-- Set exercise --
Please copy, line for line, the part of the listing that begins with the line containing "Q: Count the mugs on the table." and ends with the line containing "Number of tents on the grass: 12", both included.

-- Items from a data source --
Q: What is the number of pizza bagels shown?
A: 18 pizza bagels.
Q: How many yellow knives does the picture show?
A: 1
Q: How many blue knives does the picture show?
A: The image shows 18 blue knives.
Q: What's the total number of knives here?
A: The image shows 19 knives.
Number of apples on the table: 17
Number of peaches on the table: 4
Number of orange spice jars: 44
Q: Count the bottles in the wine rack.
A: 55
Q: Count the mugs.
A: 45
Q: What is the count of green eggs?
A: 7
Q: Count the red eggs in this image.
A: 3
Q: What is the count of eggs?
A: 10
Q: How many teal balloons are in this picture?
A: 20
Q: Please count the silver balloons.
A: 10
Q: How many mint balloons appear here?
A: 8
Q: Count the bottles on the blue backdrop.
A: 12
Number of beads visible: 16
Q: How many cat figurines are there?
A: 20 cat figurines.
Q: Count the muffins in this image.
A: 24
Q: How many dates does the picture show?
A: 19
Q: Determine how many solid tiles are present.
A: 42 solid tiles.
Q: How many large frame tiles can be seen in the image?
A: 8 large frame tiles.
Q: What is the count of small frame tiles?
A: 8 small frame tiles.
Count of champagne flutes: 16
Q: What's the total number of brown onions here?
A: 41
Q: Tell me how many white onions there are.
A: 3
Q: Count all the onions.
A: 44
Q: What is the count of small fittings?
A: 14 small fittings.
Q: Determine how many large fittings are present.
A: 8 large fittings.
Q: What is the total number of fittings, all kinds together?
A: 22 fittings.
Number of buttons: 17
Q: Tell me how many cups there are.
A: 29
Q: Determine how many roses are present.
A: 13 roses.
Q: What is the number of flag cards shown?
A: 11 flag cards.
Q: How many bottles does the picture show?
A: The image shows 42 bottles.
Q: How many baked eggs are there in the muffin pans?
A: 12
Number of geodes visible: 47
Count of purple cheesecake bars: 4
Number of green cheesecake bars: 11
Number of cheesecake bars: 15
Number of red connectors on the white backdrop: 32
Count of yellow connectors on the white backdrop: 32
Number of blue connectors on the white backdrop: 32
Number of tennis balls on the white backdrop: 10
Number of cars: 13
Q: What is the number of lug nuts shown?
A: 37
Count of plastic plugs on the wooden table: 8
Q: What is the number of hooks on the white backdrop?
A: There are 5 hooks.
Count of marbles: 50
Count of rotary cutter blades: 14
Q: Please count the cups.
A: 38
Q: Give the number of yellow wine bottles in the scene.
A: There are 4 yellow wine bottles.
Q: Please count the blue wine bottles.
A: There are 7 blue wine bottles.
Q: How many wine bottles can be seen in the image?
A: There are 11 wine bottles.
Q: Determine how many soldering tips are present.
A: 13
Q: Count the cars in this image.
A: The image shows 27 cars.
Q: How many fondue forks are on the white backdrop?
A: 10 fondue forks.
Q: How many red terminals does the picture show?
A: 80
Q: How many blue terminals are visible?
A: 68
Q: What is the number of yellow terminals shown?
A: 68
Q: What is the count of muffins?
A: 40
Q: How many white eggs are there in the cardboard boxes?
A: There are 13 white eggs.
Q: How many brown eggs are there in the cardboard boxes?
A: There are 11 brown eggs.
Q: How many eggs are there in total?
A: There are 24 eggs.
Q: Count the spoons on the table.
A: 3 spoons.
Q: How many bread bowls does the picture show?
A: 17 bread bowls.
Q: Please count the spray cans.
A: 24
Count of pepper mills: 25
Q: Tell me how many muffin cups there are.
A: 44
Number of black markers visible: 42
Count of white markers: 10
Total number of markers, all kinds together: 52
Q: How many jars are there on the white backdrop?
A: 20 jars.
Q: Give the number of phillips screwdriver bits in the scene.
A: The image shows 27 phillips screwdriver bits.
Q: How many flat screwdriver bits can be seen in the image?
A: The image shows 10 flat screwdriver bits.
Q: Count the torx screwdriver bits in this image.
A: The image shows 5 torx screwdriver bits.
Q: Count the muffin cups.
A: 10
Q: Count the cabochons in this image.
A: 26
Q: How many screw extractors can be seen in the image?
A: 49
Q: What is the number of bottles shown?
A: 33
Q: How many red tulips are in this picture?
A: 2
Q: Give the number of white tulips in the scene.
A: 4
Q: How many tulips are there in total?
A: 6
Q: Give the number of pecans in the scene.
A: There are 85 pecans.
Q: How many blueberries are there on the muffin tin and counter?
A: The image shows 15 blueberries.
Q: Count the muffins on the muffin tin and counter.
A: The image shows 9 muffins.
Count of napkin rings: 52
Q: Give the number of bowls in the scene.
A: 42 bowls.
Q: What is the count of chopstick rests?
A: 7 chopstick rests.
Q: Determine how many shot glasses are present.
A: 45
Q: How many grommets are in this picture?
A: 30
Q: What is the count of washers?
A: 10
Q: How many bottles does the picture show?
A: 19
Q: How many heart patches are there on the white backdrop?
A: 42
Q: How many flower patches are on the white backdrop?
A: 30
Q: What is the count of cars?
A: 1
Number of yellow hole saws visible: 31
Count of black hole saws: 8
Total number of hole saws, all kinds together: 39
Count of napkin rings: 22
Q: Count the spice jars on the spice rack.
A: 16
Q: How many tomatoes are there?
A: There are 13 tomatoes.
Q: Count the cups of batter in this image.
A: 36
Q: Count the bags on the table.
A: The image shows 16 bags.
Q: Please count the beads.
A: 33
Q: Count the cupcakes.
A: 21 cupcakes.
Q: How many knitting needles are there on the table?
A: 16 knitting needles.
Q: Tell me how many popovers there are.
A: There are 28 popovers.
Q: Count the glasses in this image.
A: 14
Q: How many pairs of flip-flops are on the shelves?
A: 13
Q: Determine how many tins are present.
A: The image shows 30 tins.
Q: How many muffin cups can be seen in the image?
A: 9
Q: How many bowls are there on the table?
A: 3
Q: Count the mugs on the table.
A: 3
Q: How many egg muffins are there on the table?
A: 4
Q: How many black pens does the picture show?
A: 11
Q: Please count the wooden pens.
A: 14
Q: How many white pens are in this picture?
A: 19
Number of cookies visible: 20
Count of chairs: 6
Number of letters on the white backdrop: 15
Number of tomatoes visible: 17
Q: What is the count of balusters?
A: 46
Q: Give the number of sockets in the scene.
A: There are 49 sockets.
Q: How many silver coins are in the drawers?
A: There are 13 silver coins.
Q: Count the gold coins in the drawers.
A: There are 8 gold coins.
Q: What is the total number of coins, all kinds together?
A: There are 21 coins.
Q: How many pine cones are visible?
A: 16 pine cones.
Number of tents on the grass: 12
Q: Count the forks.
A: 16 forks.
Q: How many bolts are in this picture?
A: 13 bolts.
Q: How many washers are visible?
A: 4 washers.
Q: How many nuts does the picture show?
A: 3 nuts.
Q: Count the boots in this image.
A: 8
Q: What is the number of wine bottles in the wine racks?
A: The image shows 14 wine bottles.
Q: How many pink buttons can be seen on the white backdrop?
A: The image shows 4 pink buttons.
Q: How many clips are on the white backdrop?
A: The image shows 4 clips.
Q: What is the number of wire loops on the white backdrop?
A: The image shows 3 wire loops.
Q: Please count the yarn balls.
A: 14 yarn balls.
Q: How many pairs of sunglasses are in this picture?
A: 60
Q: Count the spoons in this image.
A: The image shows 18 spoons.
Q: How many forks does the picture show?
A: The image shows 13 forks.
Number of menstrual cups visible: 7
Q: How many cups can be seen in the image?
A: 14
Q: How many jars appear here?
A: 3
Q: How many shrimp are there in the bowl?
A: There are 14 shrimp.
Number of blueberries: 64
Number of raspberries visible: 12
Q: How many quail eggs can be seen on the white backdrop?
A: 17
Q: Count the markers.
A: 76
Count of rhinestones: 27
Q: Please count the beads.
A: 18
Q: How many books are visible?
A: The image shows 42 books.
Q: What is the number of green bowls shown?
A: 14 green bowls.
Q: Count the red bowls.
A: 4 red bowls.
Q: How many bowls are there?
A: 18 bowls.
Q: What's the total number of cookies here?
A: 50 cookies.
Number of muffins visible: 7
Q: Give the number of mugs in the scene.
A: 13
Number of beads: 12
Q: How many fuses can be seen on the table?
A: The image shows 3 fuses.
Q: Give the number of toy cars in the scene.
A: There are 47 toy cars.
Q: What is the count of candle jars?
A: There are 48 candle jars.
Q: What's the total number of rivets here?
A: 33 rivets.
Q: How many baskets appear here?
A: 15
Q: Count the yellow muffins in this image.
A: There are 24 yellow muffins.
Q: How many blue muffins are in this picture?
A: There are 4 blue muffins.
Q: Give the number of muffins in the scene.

-- In response --
Q: Count the mugs on the table.
A: 3
Q: How many egg muffins are there on the table?
A: 4
Q: How many black pens does the picture show?
A: 11
Q: Please count the wooden pens.
A: 14
Q: How many white pens are in this picture?
A: 19
Number of cookies visible: 20
Count of chairs: 6
Number of letters on the white backdrop: 15
Number of tomatoes visible: 17
Q: What is the count of balusters?
A: 46
Q: Give the number of sockets in the scene.
A: There are 49 sockets.
Q: How many silver coins are in the drawers?
A: There are 13 silver coins.
Q: Count the gold coins in the drawers.
A: There are 8 gold coins.
Q: What is the total number of coins, all kinds together?
A: There are 21 coins.
Q: How many pine cones are visible?
A: 16 pine cones.
Number of tents on the grass: 12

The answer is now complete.